Adbusters founder Kalle Lasn aims to beat Nike at its own game, by selling "Black Spot" sneakers to consumers tired of shelling out for megabrands.
Oct 8, 2003 | Kalle Lasn isn't scared of the U.S. PATRIOT Act. "America has become a bit of a monster," says the punchy, 60-something founder of Adbusters, the anti-consumption magazine based in Vancouver, B.C. "Some of the things the U.S. is doing, in Israel, in Cancún with the WTO, I just can't take it any longer. It's gotten to the point where I almost think I've become a terrorist."
But Lasn is no Osama bin Laden. The author of "Culture Jam: How to Reverse America's Suicidal Binge," Lasn is one of the leading figures in the "culture jamming" movement, an international grassroots effort that uses the logic of commercial images to critique corporate hegemony and rampant consumerism. Under his leadership, Adbusters' preferred method of culture jamming has been to publish ad parodies, such as "Absolute Impotence," a photo of the familiar bottle drifting in spilled vodka, or a Nike satire that morphs Tiger Woods' smile into a Swoosh.
Last month, Adbusters announced a new phase in state-of-the-art meme warfare. ("Memes" refer to the core images, slogans or ideas that culture jammers manipulate: e.g., a swoosh, or "Just Do It.") Although the campaign's targets, Nike and CEO Phil Knight, appear frequently in the magazine's culture jams, the latest strategy moves Adbusters out of the realm of parody and into the competitive world of global marketing and production.
More specifically, the Adbusters Media Foundation, the nonprofit that brought the world Buy Nothing Day and TV Turnoff Week, has decided to go into the sneaker manufacturing business. According to Lasn, the plan is to market a "Black Spot sneaker, a shoe that will resemble the retro-style Converse but with one crucial difference. In place of the ubiquitous Nike swoosh, the Adbusters shoe will display a prominent anti-logo "black spot," the magazine's anti-corporate trademark.
"Phil Knight had a dream," reads the, well, ad for the "Unswoosher," located on the back cover of Adbusters' October issue. "He'd sell shoes. He'd sell dreams. He'd get rich. He'd use sweatshops if he had to. Then along came a new shoe. Plain. Simple. Cheap. Fair. Designed for only one thing: kicking Phil's ass."
By January, the magazine plans to manufacture an initial line of 10,000 sneakers, which will retail globally for about $65 a pair. The release will follow a $500,000 marketing campaign, hyping the sneakers on CNN, in the New York Times, and on the major networks. "One of the many reasons I really love this campaign," said Lasn. "Is that we are selling a product, not an idea or advocacy. We are selling a sneaker. So those stations that have systematically refused to sell us air time over the past 10 years for our ideas will now have no choice but to sell us air time."

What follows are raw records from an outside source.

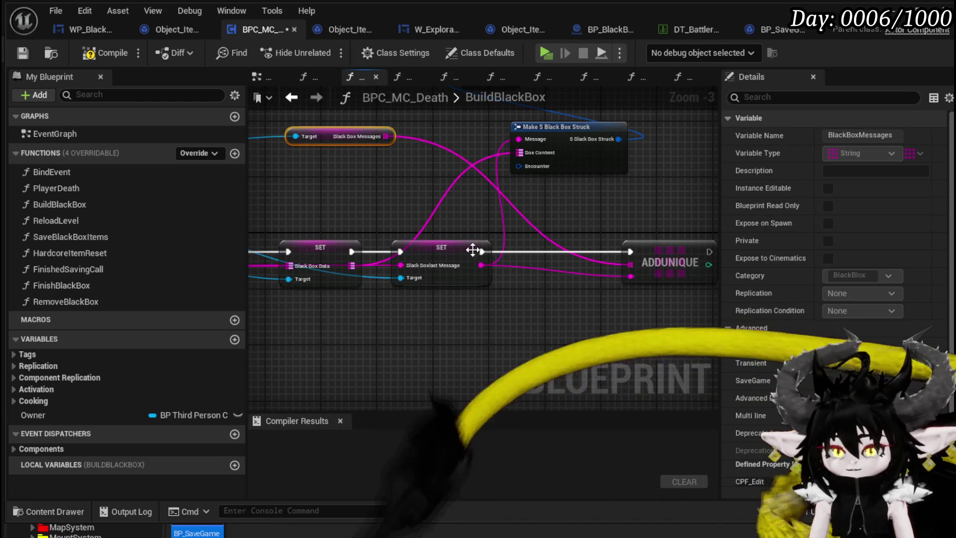
mouse_move(556, 219)
left_mouse_down()
mouse_move(479, 240)
mouse_move(498, 245)
left_mouse_up()
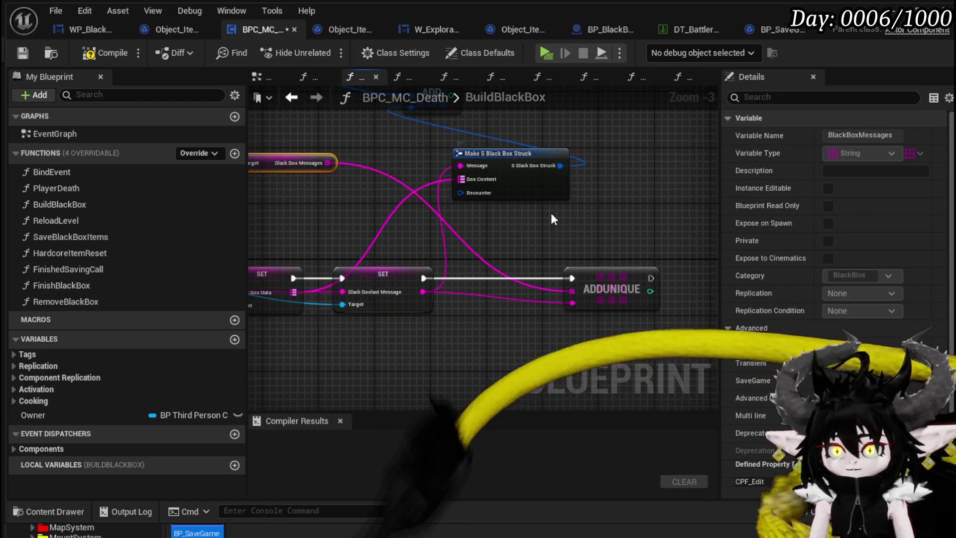
left_click(603, 289)
left_click_drag(312, 214, 468, 247)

Since the nonprofit broke the news of the Black Spot late last August, Nike hasn't exactly been shaking in its shoes. "As a global leader, it doesn't surprise us that we occasionally get targeted by groups who use the strength of our brand to leverage their agenda," said Caitlin Morris, senior manager of Nike corporate communications.
Reaction on the anti-corporate-globalization front has been mixed. Some question the wisdom of an anti-advertising magazine going into the advertising business, while others think Lasn would be better off targeting clothing manufacturers that don't receive as much international scrutiny.
But for some heavy hitters in the no-sweatshop movement, the Black Spot couldn't have come at a more propitious time -- just days after the Converse brand sold out the "Chuck Taylor" shoe to Nike. For years, that was the sneaker of choice for millions opposed to megabrands churning out sneakers in Third World factories.
"The anti-sweatshop forces need a few alternatives in the marketplace," says Jeff Ballinger, author of the original Harper's Magazine 1993 exposé on Nike's labor practices, and now vice president for policy and sourcing at No Sweat. "Kalle's right to see that. I've given 'sweatshop' talks to a wide variety of groups for over a decade and one of the first questions is: 'What can we buy?'"
Lasn admits the "ethical sneaker" may not succeed. Still, employing what appears to be a signature combination of brashness and nostalgia, Lasn said the time has come for a change in how activists deal with "rogue companies."
"We got tired of all the lefty whining and the boycotting. It wasn't making any difference," he said. "Quite apart from how many percentage points in market share the Black Spot sneaker can take away from Phil Knight -- that's of course the ultimate goal but may be a long time coming -- in the meantime, we can go a long way toward uncooling the Swoosh, which is losing momentum fast."
"I have a grandiose plan," Lasn said. "My dream as a culture jammer is that a small group of people with a limited budget could have the power to choose a megabrand we don't like for valid reasons and uncool that brand, to show that we the people as a civil society have the power to keep a corporation honest. Now that would be something that would actually redefine capitalism."